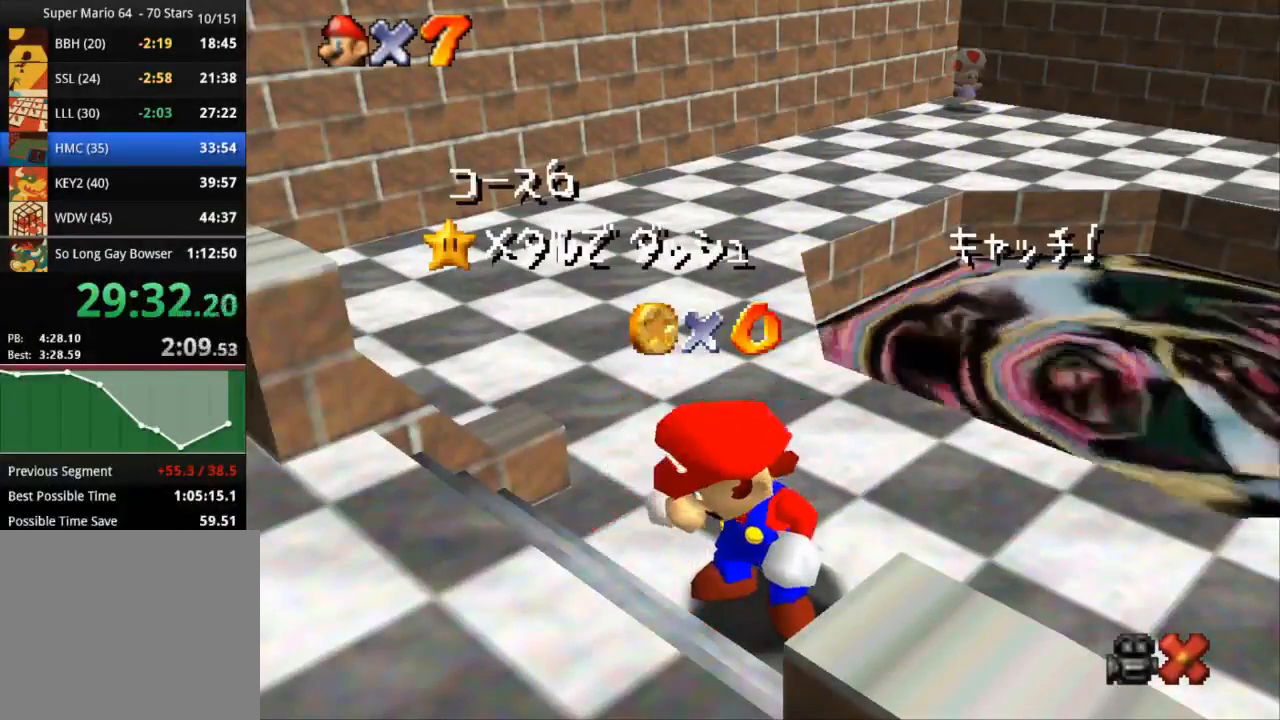
{"buttons": [], "left_stick": "down", "right_stick": "center", "events": [[433, "left_stick", "down"]]}
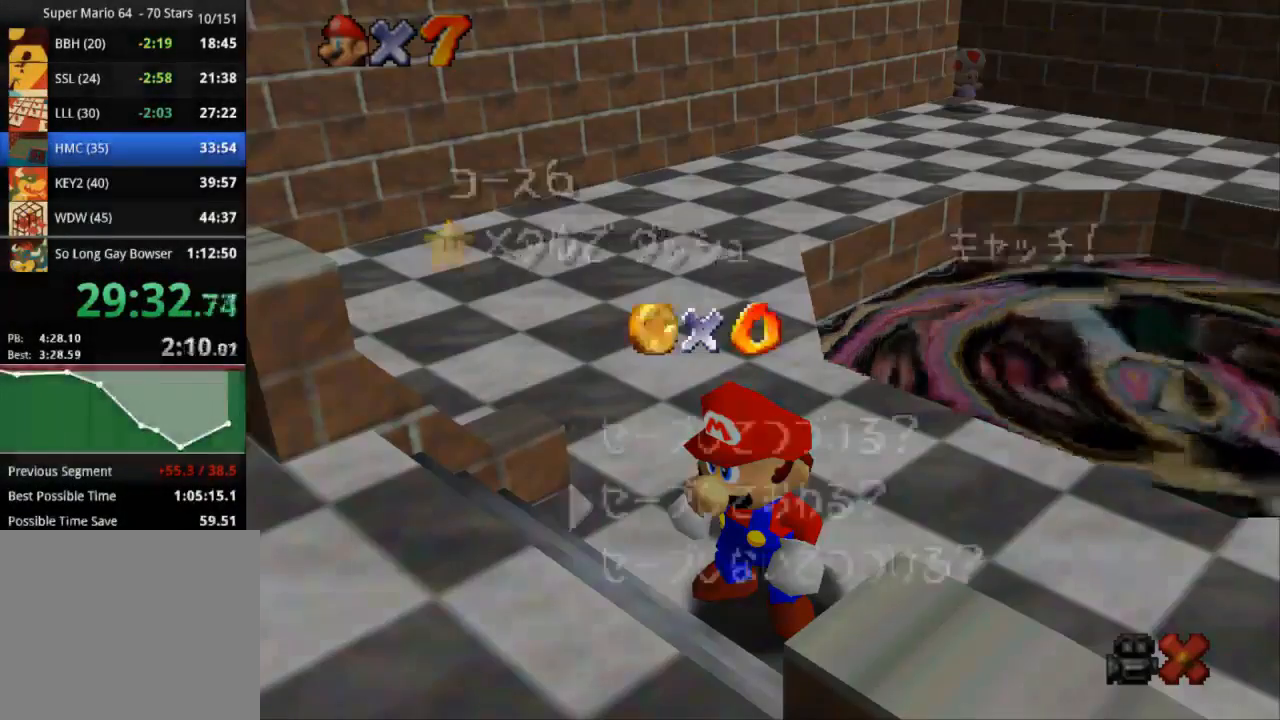
{"buttons": [], "left_stick": "up-right", "right_stick": "center", "events": [[234, "left_stick", "center"], [317, "CROSS", "down"], [434, "left_stick", "up-right"], [467, "CROSS", "up"]]}
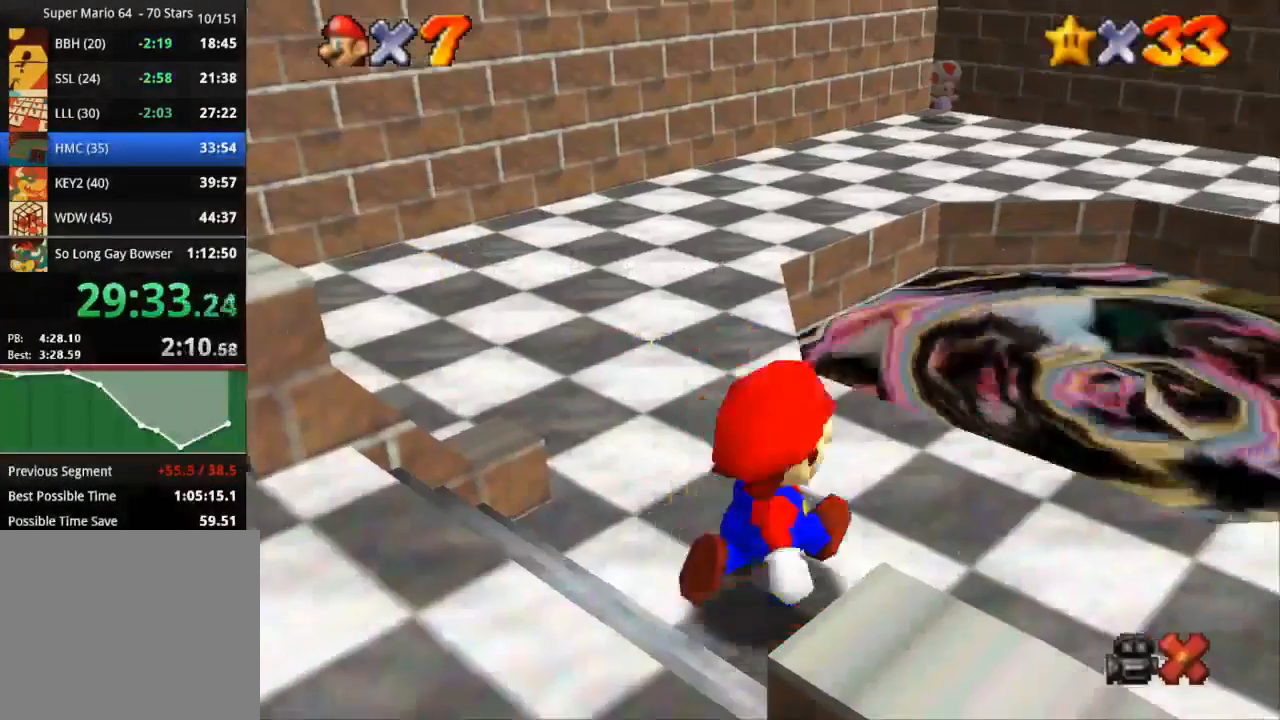
{"buttons": [], "left_stick": "up-right", "right_stick": "center", "events": []}
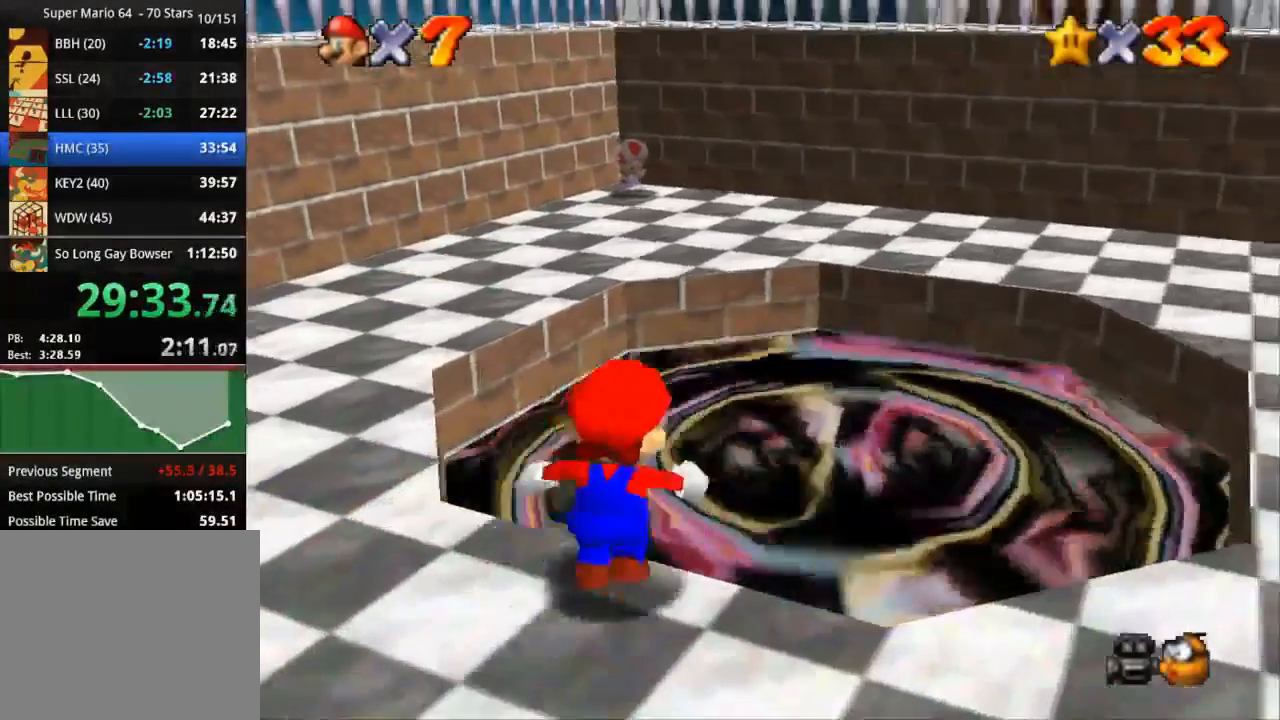
{"buttons": ["SQUARE"], "left_stick": "up-right", "right_stick": "center", "events": [[100, "SQUARE", "down"], [384, "SQUARE", "up"], [467, "SQUARE", "down"]]}
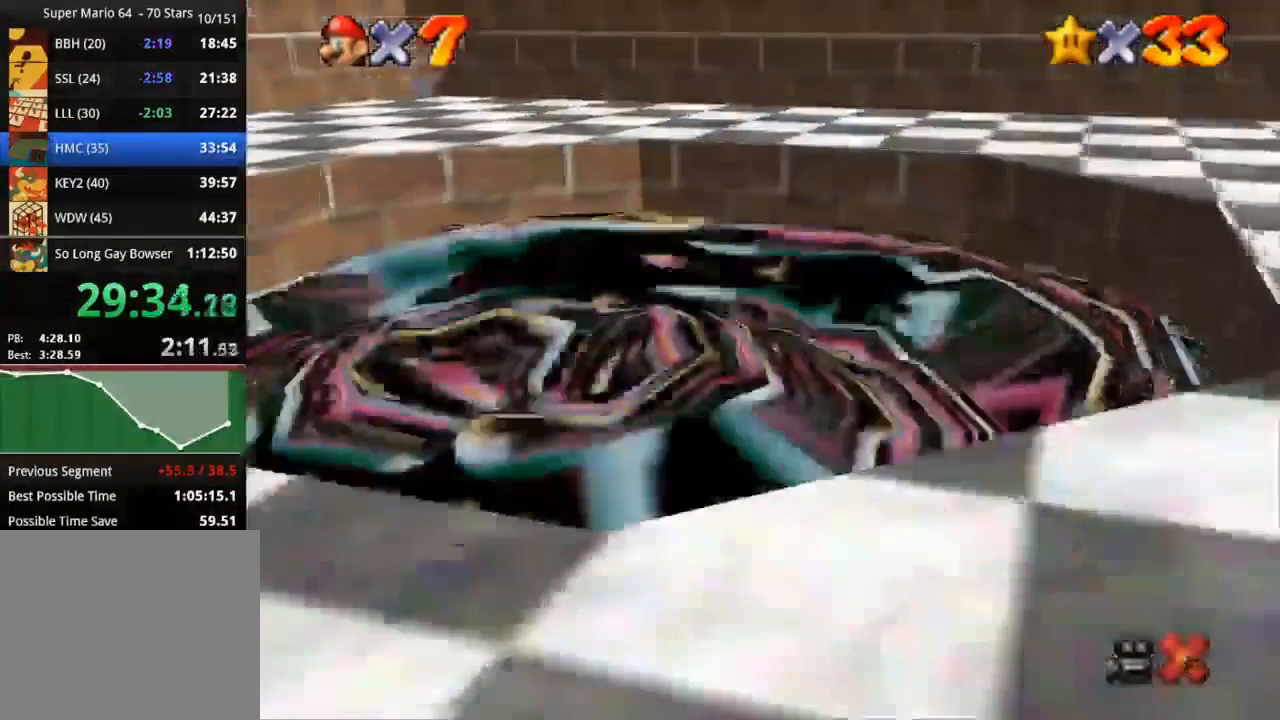
{"buttons": ["CIRCLE"], "left_stick": "up-right", "right_stick": "center", "events": [[467, "SQUARE", "up"], [500, "CIRCLE", "down"]]}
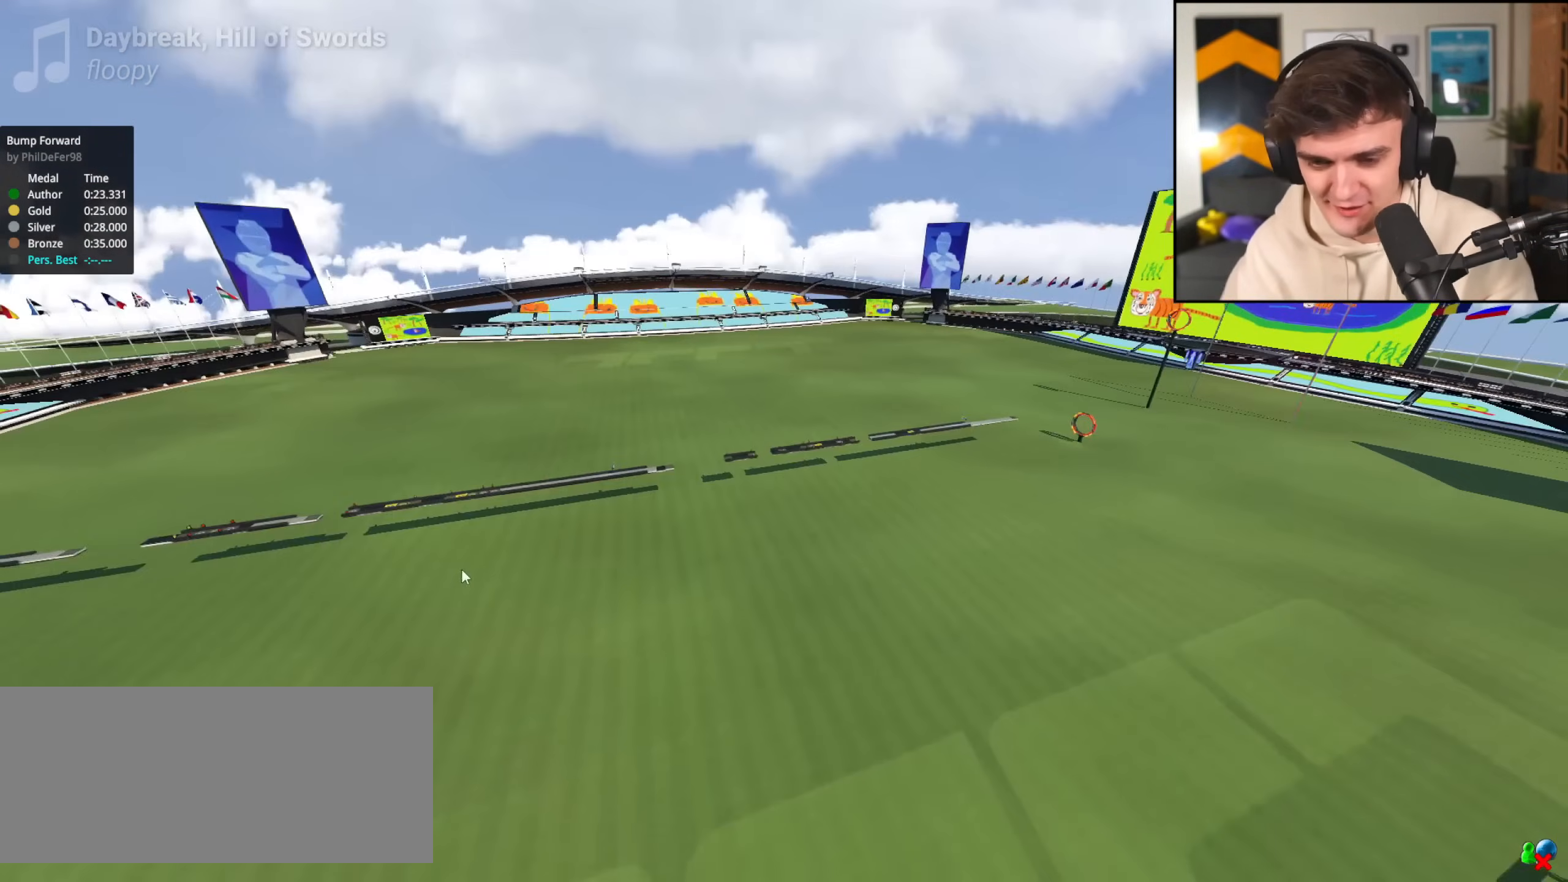
Gameplay with keyboard; each line is a JSON object with the keys held at the frame after it. "events" lists presses ("down") and releases ("up") of "brake", "down", "left", "right" and "up" between this image and that frame as [ms after this image, input, new state], when the widget could be followed in between. No other keys are recorded. Mouse input is not recorded. Key names are as the overlay labels them; some are game actions (e.g. jump) rather than physical keys.
{"keys": ["up"], "events": [[150, "up", "down"]]}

Work order -
Only lines of the material that contain the word "buttons" belong in the answer; copy each one.

Expected answer -
{"buttons": [], "left_stick": "down", "right_stick": "center", "events": [[433, "left_stick", "down"]]}
{"buttons": [], "left_stick": "up-right", "right_stick": "center", "events": [[234, "left_stick", "center"], [317, "CROSS", "down"], [434, "left_stick", "up-right"], [467, "CROSS", "up"]]}
{"buttons": [], "left_stick": "up-right", "right_stick": "center", "events": []}
{"buttons": ["SQUARE"], "left_stick": "up-right", "right_stick": "center", "events": [[100, "SQUARE", "down"], [384, "SQUARE", "up"], [467, "SQUARE", "down"]]}
{"buttons": ["CIRCLE"], "left_stick": "up-right", "right_stick": "center", "events": [[467, "SQUARE", "up"], [500, "CIRCLE", "down"]]}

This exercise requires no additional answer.